There are many stories behind Kasey Chambers’ cover of Eminem’s “Lose Yourself” … but you can look all that up if you are so inclined. Which I imagine you might be after you watch the above clip. Australia’s mega-star Kasey Chambers’ cover of Eminem’s “Lose Yourself”. Eminem’s “Lose Yourself” is one of his greatest accomplishments and it call it a “hit” doesn’t even begin to describe where that song has gone, how far it has traveled. The song came out in 2002. 20 years ago. That’s wild. Now it’s hard to imagine the world without it. Like, it’s here now. A high watermark of hip hop (or one of them), maybe the most well-known hip hop song of all time. Teenagers in Bangladesh know it by heart. Kids who weren’t even alive when it came out. (Just out of curiosity, I went back to the very beginning of my blog – I started in October, 2022. 8 Mile premiered on November 8. So I spent a lot of incoherent time ranting about Eminem – in the leadup to 8 Mile and the aftermath. This was before I had a real audience, so I was ranting to myself. The funny thing is I’m STILL – to this day – ranting about Eminem … I mean, it’s endless … including seeing him in concert and then … this lockdown-monster (writing that helped me get through the very difficult summer of 2020) and I started OUT with him. I am nothing if not consistent! It’s annoyed some people. Why are you posting so much about that nasty mean misogynistic man? Because I want to? I know. It’s difficult to grasp.) The song speaks the struggles and pain, the unfairness of financial inequality, financial instability, the cycle of poverty, the fear of not being able to take care of your family, the desperate unrealistic dreams, and etc., so many people understand all of these things. Eminem talks about very specific things but ultimately the song is universal. It’s a hell of a motivational song, and Eminem can be a petty brat (I love petty Eminem), but he can also hold out his hand to his audience and say, “If I did it, you can too. But you gotta WANT it. So WANT IT.”

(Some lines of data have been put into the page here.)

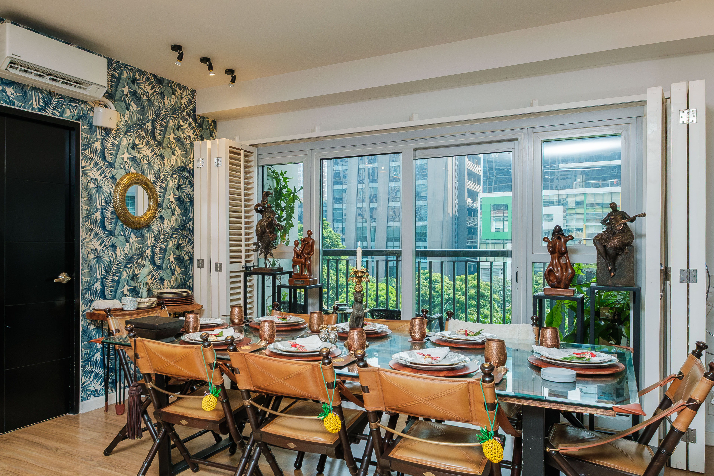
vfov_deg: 46.4
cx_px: 300
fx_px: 555
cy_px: 252
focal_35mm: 28
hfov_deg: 65.1
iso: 1250
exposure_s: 1/125
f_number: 7.1
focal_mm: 11
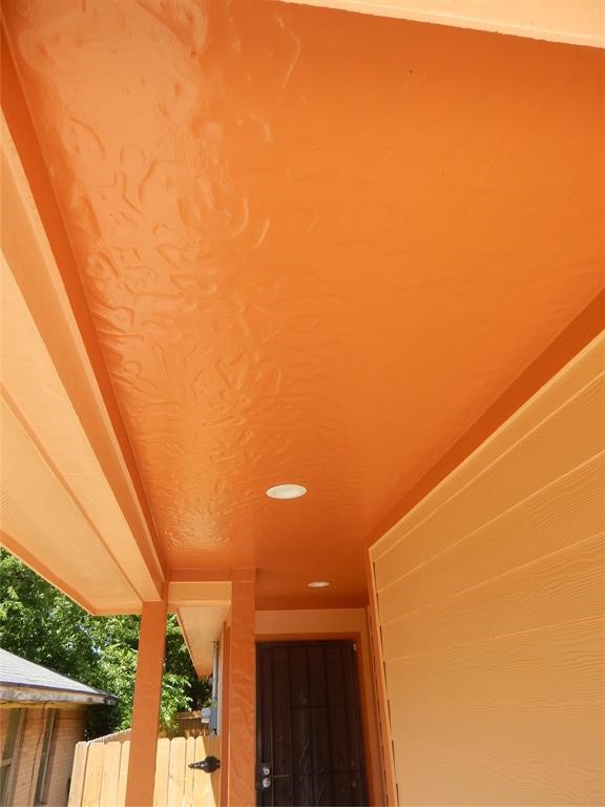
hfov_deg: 61.1
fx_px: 513
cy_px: 404
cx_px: 302
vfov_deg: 76.4
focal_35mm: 22
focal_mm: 4
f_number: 3
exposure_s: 1/400
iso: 125
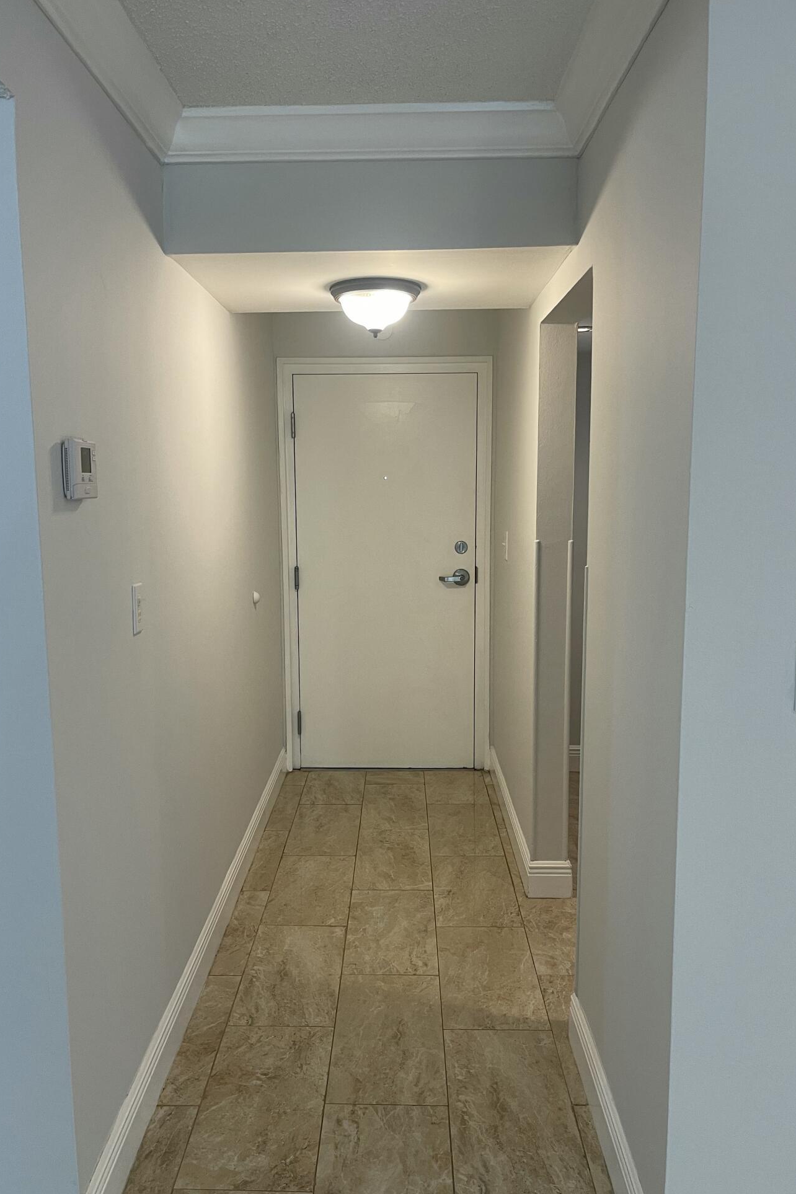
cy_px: 604
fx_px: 895
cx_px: 397
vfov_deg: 67.4
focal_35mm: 27
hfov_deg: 47.9
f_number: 1.6
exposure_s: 1/60
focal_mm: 5.1
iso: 100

It comes from him, from his soul. Which is why it’s so wild and goosebump-worthy to see someone else take it, re-shape it (but you’ll notice she maintains his rhythm and cadence, punching the same words – albeit in different ways), and totally own it. Like, it’s hers now. The opening part was captivating, I enjoyed the innovation of it but then – at a certain moment – “the mood all changed”, and she drops IN, and my hair was blown back.
A coda: Eminem has clearly heard this – but not only that, he graciously gave Kasey Chambers permission to upload her version to Spotify. That’s really saying something.